The answer should contain only the lines from the beginning of the entries through the line that holds "July 23, 2026", given again exactly, with no pictures.

Input material Block Start

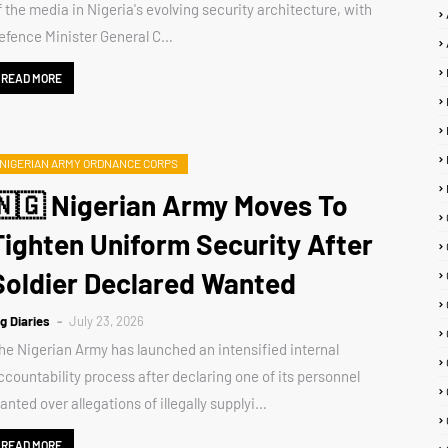
f the media in Nigeria's evolving security architecture, with
efence Minister General C…
READ MORE
NIGERIAN ARMY ORDNANCE CORPS
🇳🇬 Nigerian Army Moves To
Tighten Uniform Security After
Soldier Declared Wanted
ig Diaries
July 23, 2026
he Nigerian Army has launched an intensified internal
ccountability process after declaring one of its personnel
anted over allegations of illegally supplyi…
READ MORE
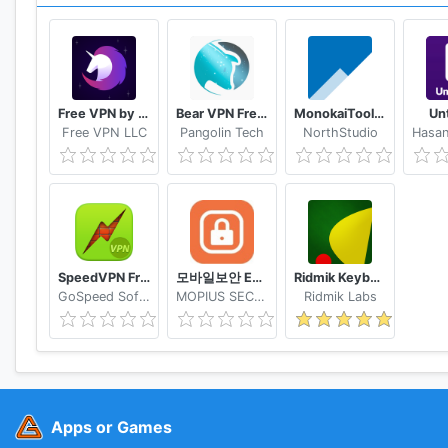
Privacy Policy: https://www.dropbox.com/privacy
Free VPN by FreeVPN.org
Bear VPN Free & Unlimited VPN
MonokaiToolkit Super Toolkit for Facebook Users
Un
Free VPN LLC
Pangolin Tech
NorthStudio
SpeedVPN Free VPN Proxy
모바일보안 ETNERS ESOP
Ridmik Keyboard
GoSpeed Software
MOPIUS SECURITY
Ridmik Labs
Apps or Games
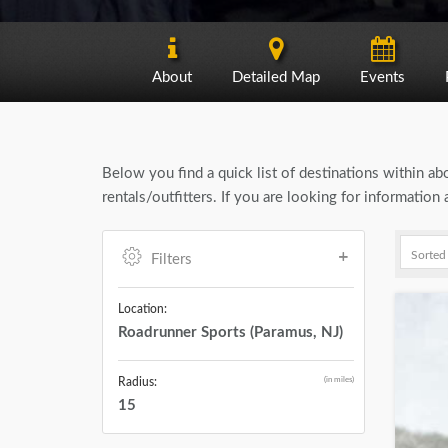
About
Detailed Map
Events
Below you find a quick list of destinations within a
rentals/outfitters. If you are looking for informatio
Filters
Location:
Roadrunner Sports (Paramus, NJ)
(in miles)
Radius:
15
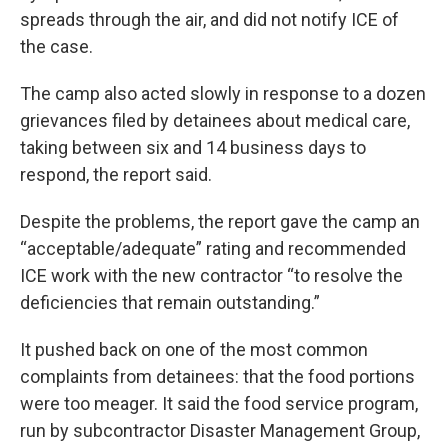
spreads through the air, and did not notify ICE of
the case.
The camp also acted slowly in response to a dozen
grievances filed by detainees about medical care,
taking between six and 14 business days to
respond, the report said.
Despite the problems, the report gave the camp an
“acceptable/adequate” rating and recommended
ICE work with the new contractor “to resolve the
deficiencies that remain outstanding.”
It pushed back on one of the most common
complaints from detainees: that the food portions
were too meager. It said the food service program,
run by subcontractor Disaster Management Group,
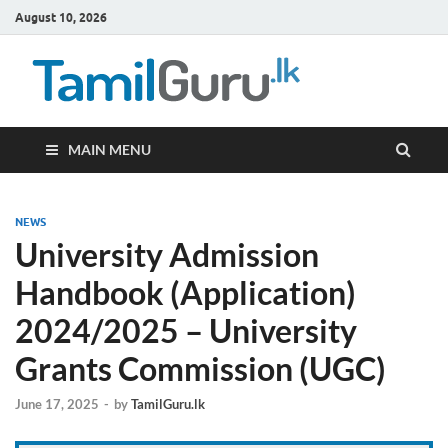
August 10, 2026
TamilG
Government Job
Vacancies,
Courses, Past
Papers, News
MAIN MENU
NEWS
University Admission
Handbook (Application)
2024/2025 – University
Grants Commission (UGC)
June 17, 2025
-
by
TamilGuru.lk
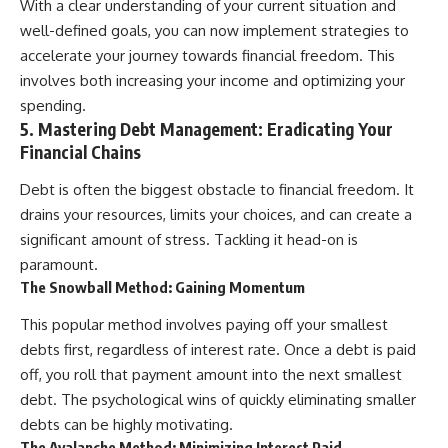
With a clear understanding of your current situation and
well-defined goals, you can now implement strategies to
accelerate your journey towards financial freedom. This
involves both increasing your income and optimizing your
spending.
5. Mastering Debt Management: Eradicating Your
Financial Chains
Debt is often the biggest obstacle to financial freedom. It
drains your resources, limits your choices, and can create a
significant amount of stress. Tackling it head-on is
paramount.
The Snowball Method: Gaining Momentum
This popular method involves paying off your smallest
debts first, regardless of interest rate. Once a debt is paid
off, you roll that payment amount into the next smallest
debt. The psychological wins of quickly eliminating smaller
debts can be highly motivating.
The Avalanche Method: Minimizing Interest Paid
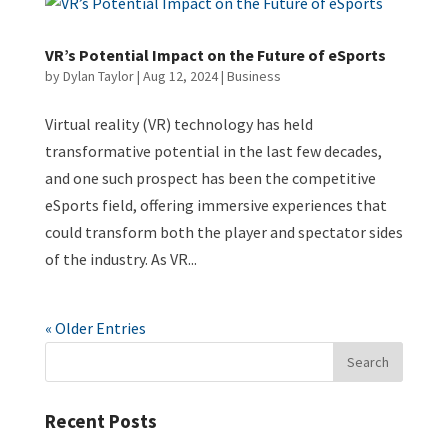
VR’s Potential Impact on the Future of eSports
by
Dylan Taylor
|
Aug 12, 2024
|
Business
Virtual reality (VR) technology has held
transformative potential in the last few decades,
and one such prospect has been the competitive
eSports field, offering immersive experiences that
could transform both the player and spectator sides
of the industry. As VR...
« Older Entries
Recent Posts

Input material Block End

Result of this exercise:
f the media in Nigeria's evolving security architecture, with
efence Minister General C…
READ MORE
NIGERIAN ARMY ORDNANCE CORPS
🇳🇬 Nigerian Army Moves To
Tighten Uniform Security After
Soldier Declared Wanted
ig Diaries
July 23, 2026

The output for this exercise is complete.